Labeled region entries
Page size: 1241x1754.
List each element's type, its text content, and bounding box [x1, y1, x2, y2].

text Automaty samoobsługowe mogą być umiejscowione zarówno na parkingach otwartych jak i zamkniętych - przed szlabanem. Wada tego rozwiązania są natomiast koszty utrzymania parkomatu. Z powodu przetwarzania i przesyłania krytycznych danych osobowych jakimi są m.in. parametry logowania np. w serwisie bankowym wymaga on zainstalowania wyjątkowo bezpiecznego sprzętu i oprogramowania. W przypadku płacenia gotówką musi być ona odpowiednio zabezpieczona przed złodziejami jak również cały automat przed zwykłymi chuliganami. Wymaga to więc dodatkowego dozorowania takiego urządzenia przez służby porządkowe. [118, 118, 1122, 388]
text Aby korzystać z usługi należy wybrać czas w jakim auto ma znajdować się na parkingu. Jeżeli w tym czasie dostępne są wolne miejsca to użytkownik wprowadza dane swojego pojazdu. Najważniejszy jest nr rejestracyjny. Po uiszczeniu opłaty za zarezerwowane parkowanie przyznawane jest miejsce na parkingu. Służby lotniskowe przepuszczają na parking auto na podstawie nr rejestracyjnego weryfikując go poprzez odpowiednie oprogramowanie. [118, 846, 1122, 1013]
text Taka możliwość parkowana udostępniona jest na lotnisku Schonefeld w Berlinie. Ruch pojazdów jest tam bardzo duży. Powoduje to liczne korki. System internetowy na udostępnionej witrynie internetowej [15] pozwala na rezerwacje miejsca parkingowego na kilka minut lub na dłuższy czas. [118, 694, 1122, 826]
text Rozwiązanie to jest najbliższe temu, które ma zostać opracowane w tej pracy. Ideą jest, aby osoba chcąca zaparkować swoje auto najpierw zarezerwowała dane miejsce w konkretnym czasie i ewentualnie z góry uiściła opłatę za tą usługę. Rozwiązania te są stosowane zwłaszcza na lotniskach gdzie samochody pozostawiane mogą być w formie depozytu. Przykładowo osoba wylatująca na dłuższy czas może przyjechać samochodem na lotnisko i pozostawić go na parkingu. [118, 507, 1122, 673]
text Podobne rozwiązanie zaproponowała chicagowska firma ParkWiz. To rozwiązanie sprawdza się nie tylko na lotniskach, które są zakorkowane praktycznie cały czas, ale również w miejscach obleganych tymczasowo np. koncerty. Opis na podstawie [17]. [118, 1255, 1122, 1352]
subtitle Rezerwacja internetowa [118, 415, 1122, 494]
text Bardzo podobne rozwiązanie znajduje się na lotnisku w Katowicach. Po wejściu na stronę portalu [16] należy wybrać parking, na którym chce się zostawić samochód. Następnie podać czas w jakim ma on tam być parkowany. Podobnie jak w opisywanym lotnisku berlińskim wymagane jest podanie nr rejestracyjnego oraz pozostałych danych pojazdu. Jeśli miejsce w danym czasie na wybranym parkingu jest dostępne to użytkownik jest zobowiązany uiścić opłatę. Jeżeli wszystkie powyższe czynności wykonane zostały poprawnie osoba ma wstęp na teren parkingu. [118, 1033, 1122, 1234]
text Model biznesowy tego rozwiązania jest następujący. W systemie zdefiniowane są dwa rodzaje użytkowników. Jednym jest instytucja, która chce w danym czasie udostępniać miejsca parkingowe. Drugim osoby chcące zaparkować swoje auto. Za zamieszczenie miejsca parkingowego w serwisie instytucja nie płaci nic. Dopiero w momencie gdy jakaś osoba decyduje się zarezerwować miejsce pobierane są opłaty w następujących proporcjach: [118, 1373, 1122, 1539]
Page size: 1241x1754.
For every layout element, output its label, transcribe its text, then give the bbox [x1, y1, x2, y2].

**Set problem:** Which lines of the records above contain the word "serwisie"? Gather each of them in full.

**Written answer:**
text Automaty samoobsługowe mogą być umiejscowione zarówno na parkingach otwartych jak i zamkniętych - przed szlabanem. Wada tego rozwiązania są natomiast koszty utrzymania parkomatu. Z powodu przetwarzania i przesyłania krytycznych danych osobowych jakimi są m.in. parametry logowania np. w serwisie bankowym wymaga on zainstalowania wyjątkowo bezpiecznego sprzętu i oprogramowania. W przypadku płacenia gotówką musi być ona odpowiednio zabezpieczona przed złodziejami jak również cały automat przed zwykłymi chuliganami. Wymaga to więc dodatkowego dozorowania takiego urządzenia przez służby porządkowe. [118, 118, 1122, 388]
text Model biznesowy tego rozwiązania jest następujący. W systemie zdefiniowane są dwa rodzaje użytkowników. Jednym jest instytucja, która chce w danym czasie udostępniać miejsca parkingowe. Drugim osoby chcące zaparkować swoje auto. Za zamieszczenie miejsca parkingowego w serwisie instytucja nie płaci nic. Dopiero w momencie gdy jakaś osoba decyduje się zarezerwować miejsce pobierane są opłaty w następujących proporcjach: [118, 1373, 1122, 1539]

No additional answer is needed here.